The Competitions and Markets Authority (CMA) has now substantially cleared the way for the businesses to finalize the largest merger in gaming history with the removal of the remaining significant hurdle. After the watchdog stated in September that the company’s new merger agreement “substantially addresses prior concerns and opens the door to the deal being cleared,” that action was widely anticipated.
The CMA prohibited the agreement in April on the grounds that it would give Microsoft an unfair advantage in the cloud gaming market. However, when more barriers to the deal’s completion crumbled, the CMA offered Microsoft another chance to allay its worries. To give themselves more time to work things out with the CMA, the businesses added an extra three months to their merger agreement.
Later, Microsoft sent the watchdog a revised agreement in which, if the merger goes through, it will transfer Activision Blizzard’s game streaming rights to Ubisoft. After that, Ubisoft would be in charge of cloud streaming rights for any future releases by Activision Blizzard as well as any games that are now in development. Microsoft obviously thought that the concession would be large enough to allay the CMA’s reservations regarding the initial deal. That’s exactly what happened, it seems.
Last month, the CMA stated that it had “residual concerns” regarding the implementation of Microsoft’s updated proposal. It did say that “Microsoft gave undertakings that will ensure that the terms of the sale of Activision’s rights to Ubisoft are enforceable by the CMA.”
The regulator bragged about how it got Microsoft to give in. With the sale of Activision’s cloud streaming rights to Ubisoft, the CMA’s chief executive officer Sarah Cardell remarked, “We’ve ensured Microsoft can’t have a stranglehold over this important and rapidly developing market.” “This intervention will make sure that people have more competitive prices, better services, and more choice as cloud gaming expands. We achieved this result as the sole competition agency in the world.

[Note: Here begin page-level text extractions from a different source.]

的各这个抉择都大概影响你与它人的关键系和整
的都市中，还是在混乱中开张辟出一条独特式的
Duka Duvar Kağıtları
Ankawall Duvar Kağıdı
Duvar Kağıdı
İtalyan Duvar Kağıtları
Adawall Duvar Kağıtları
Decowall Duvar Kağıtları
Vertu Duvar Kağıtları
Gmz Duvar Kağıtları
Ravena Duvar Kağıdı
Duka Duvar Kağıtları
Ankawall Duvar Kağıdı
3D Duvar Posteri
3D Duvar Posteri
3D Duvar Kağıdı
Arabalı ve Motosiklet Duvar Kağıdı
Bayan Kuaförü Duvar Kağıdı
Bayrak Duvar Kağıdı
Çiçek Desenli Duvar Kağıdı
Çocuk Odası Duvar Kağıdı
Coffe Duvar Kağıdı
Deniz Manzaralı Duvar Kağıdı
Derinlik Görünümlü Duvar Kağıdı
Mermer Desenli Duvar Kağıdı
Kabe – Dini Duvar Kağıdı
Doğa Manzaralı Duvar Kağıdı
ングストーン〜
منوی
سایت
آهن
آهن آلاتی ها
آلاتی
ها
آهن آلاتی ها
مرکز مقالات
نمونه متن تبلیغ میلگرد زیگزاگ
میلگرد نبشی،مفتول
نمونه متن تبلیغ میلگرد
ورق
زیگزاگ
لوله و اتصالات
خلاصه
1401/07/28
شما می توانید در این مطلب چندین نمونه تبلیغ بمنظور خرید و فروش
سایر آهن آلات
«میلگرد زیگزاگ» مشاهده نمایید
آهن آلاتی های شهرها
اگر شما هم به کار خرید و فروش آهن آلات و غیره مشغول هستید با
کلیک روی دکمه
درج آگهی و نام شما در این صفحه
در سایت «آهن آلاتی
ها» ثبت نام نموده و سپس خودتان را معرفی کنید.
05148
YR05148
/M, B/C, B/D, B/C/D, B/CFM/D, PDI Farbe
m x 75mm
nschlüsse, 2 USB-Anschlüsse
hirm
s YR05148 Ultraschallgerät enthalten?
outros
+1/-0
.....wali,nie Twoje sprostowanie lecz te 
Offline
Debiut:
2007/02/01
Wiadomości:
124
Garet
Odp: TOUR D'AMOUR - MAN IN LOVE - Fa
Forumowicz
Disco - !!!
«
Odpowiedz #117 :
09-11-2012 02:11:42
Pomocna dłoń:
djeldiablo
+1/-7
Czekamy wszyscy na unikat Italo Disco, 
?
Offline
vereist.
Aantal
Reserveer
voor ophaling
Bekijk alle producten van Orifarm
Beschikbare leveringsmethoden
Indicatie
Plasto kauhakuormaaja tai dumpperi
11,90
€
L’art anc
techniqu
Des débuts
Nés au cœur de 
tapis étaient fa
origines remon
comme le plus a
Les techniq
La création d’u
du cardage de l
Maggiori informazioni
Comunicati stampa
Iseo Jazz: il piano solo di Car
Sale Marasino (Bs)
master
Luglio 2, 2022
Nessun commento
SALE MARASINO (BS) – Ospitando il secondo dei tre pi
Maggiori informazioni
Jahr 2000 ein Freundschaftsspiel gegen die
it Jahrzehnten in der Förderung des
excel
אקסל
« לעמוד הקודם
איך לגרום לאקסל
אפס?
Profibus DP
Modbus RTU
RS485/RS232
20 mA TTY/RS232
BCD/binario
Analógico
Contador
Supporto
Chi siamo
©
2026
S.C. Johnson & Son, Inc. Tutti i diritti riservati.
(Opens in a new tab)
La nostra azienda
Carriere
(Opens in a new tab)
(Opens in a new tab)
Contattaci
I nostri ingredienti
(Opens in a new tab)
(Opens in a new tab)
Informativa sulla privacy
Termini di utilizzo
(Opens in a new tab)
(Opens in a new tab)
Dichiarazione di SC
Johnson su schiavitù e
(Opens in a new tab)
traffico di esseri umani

There were rumors that the revised agreement would be subject to antitrust regulators in the European Union. Following certain concessions from Microsoft related to cloud gaming, EU regulators approved the transaction in May. According to Bloomberg, the updated agreement did not raise any issues that would require further investigation in the eyes of the bloc’s competition officials.
The CMA and both involved businesses sought a tribunal to postpone Microsoft’s appeal against the UK regulator’s original ruling after a US judge rejected the Federal Trade Commission’s effort to temporarily stop the agreement until an administrative trial. The tribunal concurred, and the CMA approved the merger after considering Microsoft’s revised plan. It now appears that this will be finalized soon, making it one of the largest tech mergers in recent memory.
However, there is still one huge potential obstacle to overcome. The FTC is continuing with its effort to contest the agreement. Although the FTC might compel Microsoft to sell some or all of Activision Blizzard, such effort won’t prevent the business from finalizing the transaction.